Re: [Synoptic-L] Re: Litotes (was *Ornatus* and the Synoptic Problem)
- In a message dated 12/5/2003 3:59:35 AM Pacific Standard Time, eric.eve@... writes:
I confess my understanding of the meaning of litotes is pretty much in
agreement with Richard Anderson's. This is also how the Oxford English
Dictionary understands it:
" A figure of speech, in which an affirmative is expressed by the negative
of the contrary; an instance of this.
Examples of litotes are: ‘A citizen of no mean city’; ‘When no small
tempest lay on us.’ "
I'm afraid the (online) OED doesn't even acknowledge your definition!

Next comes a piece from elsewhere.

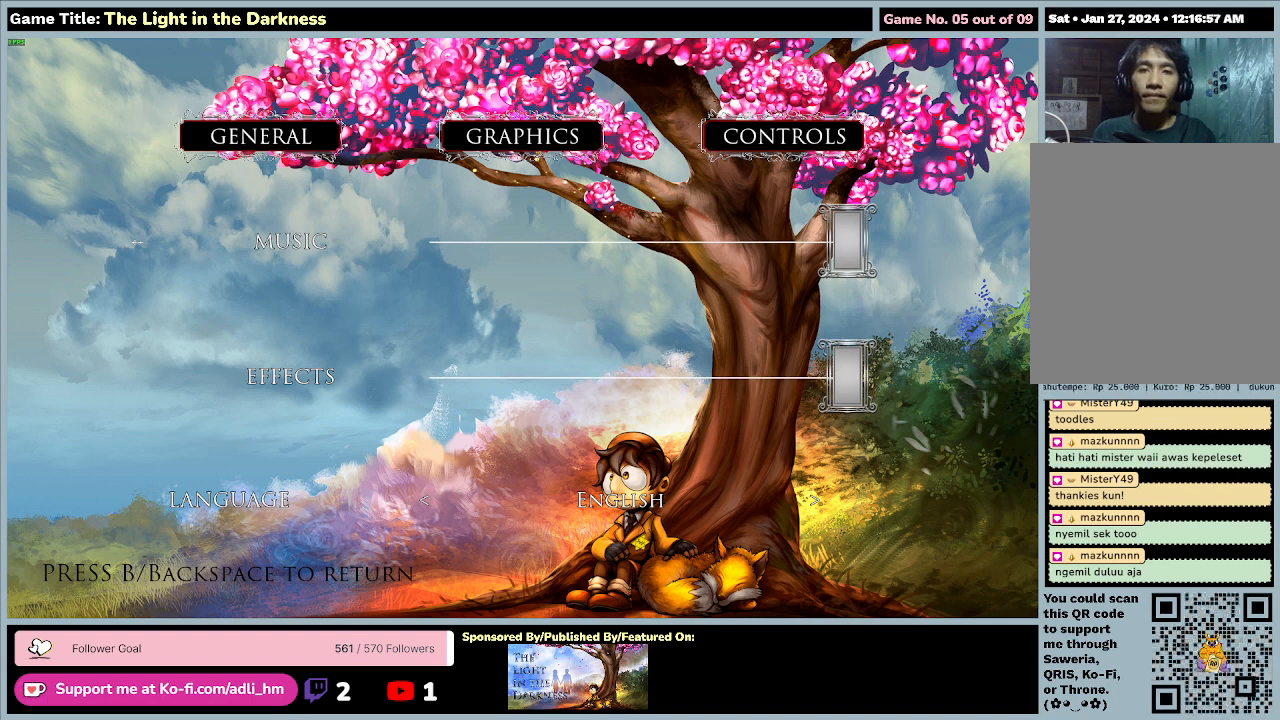
{"keys": [], "mouse": [], "events": [[200, "down", "down"], [333, "down", "up"]]}
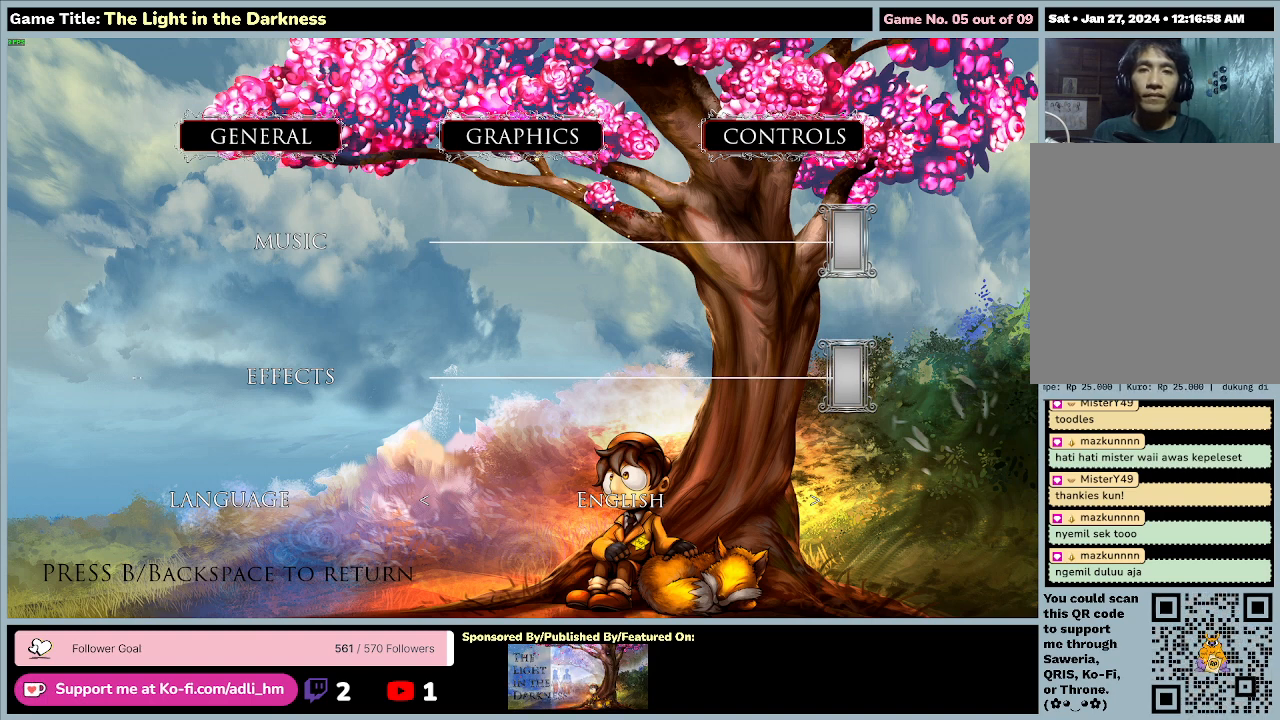
{"keys": ["up"], "mouse": [], "events": [[267, "up", "down"]]}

I still think the Poirier understanding of litotes has not a little merit and foundation. The aspect of understatement is not necessarily incompatible with the above definition and I think frequently occurs in the figure, if it is not indeed part of its essence. It is also interesting how much more "natural" and common litotes is in the classical languages than it is in English, such that a translation of a Latin or Greek text will most often not reproduce a litotes in the original. Earlier today I was reading Vatican II's document on ecumenism, Unitatis redintegratio, and came across two examples of litotes in a single paragraph, neither of which survives the standard English translation of the conciliar decrees I happen to have in my possession. After speaking of the schisms of Christianity in the earliest times, bemoaned by Paul in 1 Cor, the Council goes on to observe: "But in subsequent centuries much more serious dissensions appeared and large communities became separated from full communion with the Catholic Church...". The phrase beginning "and large communities.." reads in Latin: "et Communitates haud exiguae a plena communione Ecclesiae catholicae seiunctae sunt...". Later in the paragraph, the document speaks of the differences between these communities and the Catholic Church which create many obstacles ... to full communion. The Latin has: "plenae ecclesiasticae communioni opponuntur impedimenta non pauca...".